Eating Zoo Animals: A Paris Christmas Dinner Menu from 1870
A Famous Chef Turned Zoo Animals into Haute Cuisine During the 1870 Siege of Paris
The 99th Day of the Siege
During the 1870 siege of Paris in the Franco-Prussian war, desperate times led to desperate measures, even for the wealthy elites of the city. Chef Alexandre Etienne Choron of the prestigious restaurant Voisin in Paris crafted an extraordinary Christmas Day menu by turning to the animals of the Jardin des Plantes zoo. The zoo, unable to feed the animals due to the ongoing siege, sold them off, including two of their famous elephants, Castor, and Pollux.
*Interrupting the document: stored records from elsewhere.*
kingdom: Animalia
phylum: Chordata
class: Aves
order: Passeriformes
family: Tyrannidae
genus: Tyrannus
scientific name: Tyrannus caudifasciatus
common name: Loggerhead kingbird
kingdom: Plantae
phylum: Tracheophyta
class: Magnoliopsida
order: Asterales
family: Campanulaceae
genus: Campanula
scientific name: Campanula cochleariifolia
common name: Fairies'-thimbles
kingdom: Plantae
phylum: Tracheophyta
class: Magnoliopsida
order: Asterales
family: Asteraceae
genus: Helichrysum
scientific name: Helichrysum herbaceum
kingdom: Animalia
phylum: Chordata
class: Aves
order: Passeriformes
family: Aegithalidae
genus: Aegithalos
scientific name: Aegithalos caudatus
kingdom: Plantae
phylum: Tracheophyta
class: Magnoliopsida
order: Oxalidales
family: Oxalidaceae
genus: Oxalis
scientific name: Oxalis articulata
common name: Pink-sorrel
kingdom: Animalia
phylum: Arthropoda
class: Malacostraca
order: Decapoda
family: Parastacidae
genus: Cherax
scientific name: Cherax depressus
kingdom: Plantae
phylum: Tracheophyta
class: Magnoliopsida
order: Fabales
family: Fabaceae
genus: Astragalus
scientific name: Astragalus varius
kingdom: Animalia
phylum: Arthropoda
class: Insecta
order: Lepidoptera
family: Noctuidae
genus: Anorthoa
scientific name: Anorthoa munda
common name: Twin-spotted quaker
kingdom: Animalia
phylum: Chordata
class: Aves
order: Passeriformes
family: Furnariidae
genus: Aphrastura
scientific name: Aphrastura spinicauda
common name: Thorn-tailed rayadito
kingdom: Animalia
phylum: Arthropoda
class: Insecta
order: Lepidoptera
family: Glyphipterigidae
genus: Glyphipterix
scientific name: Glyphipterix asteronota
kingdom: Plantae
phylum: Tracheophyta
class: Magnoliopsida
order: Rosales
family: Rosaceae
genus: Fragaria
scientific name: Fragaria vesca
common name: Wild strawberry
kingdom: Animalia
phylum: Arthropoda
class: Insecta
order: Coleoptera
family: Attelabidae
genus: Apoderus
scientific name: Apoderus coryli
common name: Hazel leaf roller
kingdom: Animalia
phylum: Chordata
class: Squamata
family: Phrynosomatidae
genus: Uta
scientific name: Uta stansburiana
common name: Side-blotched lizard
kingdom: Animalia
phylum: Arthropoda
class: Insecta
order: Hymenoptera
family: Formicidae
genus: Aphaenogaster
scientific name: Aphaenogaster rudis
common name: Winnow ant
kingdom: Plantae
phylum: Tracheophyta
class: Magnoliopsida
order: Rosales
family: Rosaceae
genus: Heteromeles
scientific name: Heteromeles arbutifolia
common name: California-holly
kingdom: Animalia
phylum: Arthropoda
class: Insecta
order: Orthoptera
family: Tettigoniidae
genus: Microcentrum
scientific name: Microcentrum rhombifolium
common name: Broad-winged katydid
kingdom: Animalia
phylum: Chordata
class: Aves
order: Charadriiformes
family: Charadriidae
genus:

While Choron was famous in his day, certainly within Paris, today it is his Christmas Zoo Menu he is most known for. The top of the menu says, “25 December 1870, the 99th Day of the Siege,” before listing the offerings. People really must have had no idea what they were in for.
Parisians get desperate
All supplies to Paris were cut off, leaving residents to eat whatever they could find. After months of a blockade, the ill-prepared residents of Paris resorted to eating whatever they could. Butchers began selling meat from dogs, cats, and rats. A painting by Narcisse Chaillou and letters from painter Édouard Manet document this grim reality.
In a letter to his wife, Manet wrote: ‘There are cat, dog and rat butchers in Paris now, we eat nothing but horse when we can get it at all.’ In the first months of the siege, Parisians ate 70,000 horses. Curiously, the mail was one of the only things able to leave Paris during the siege, sent out by hot air balloon, as improbably as that sounds.
Despite the dire circumstances, the elite's appetite for haute cuisine remained. Choron’s menu provided a unique dining experience that stood out in culinary history.
The festive menu on December 25, 1870, was a stark contrast to typical holiday fare. It featured dishes such as stuffed donkey head, elephant consommé, and roasted camel “English style.” Other exotic offerings included kangaroo stew, bear shanks in pepper sauce, and wolf haunch in venison sauce. Diners could also enjoy cat garnished with rats and an antelope terrine with truffles. The feast was complemented by fine wines like Mouton Rothschild 1846 and Château Palmer 1864. The elephants were enormously expensive, selling for 27,000 francs, or over €160,000 in today’s currency. One could only assume that the meal was outrageously expensive, but there’s no record of the cost.
Voisin was not the only place taking advantage of the zoo. Restaurant Peters, situated near the Paris opera house, offered a New Year’s Day feast of roast donkey, fillet of elephant in a Madère sauce, bear thighs and peacock.
Not all guests appreciated the effort. English writer Henry Labouchère, who dined at Voisin, wrote, æYesterday, I had a slice of Pollux for dinner” and remarked on the toughness and oiliness of elephant meat, advising against it “for English families” as long as more conventional meats were available.
Eventually, the Germans overran the city and France regained Paris after having agreed to repay Germany for the cost of the war. The Germans then opened the city, parading food in. While Parisians swept the streets behind the Germans to “clean the filth” from their city, some of the first arrivals of food convoys sparked riots and pillaging, while police seemed powerless to stop them.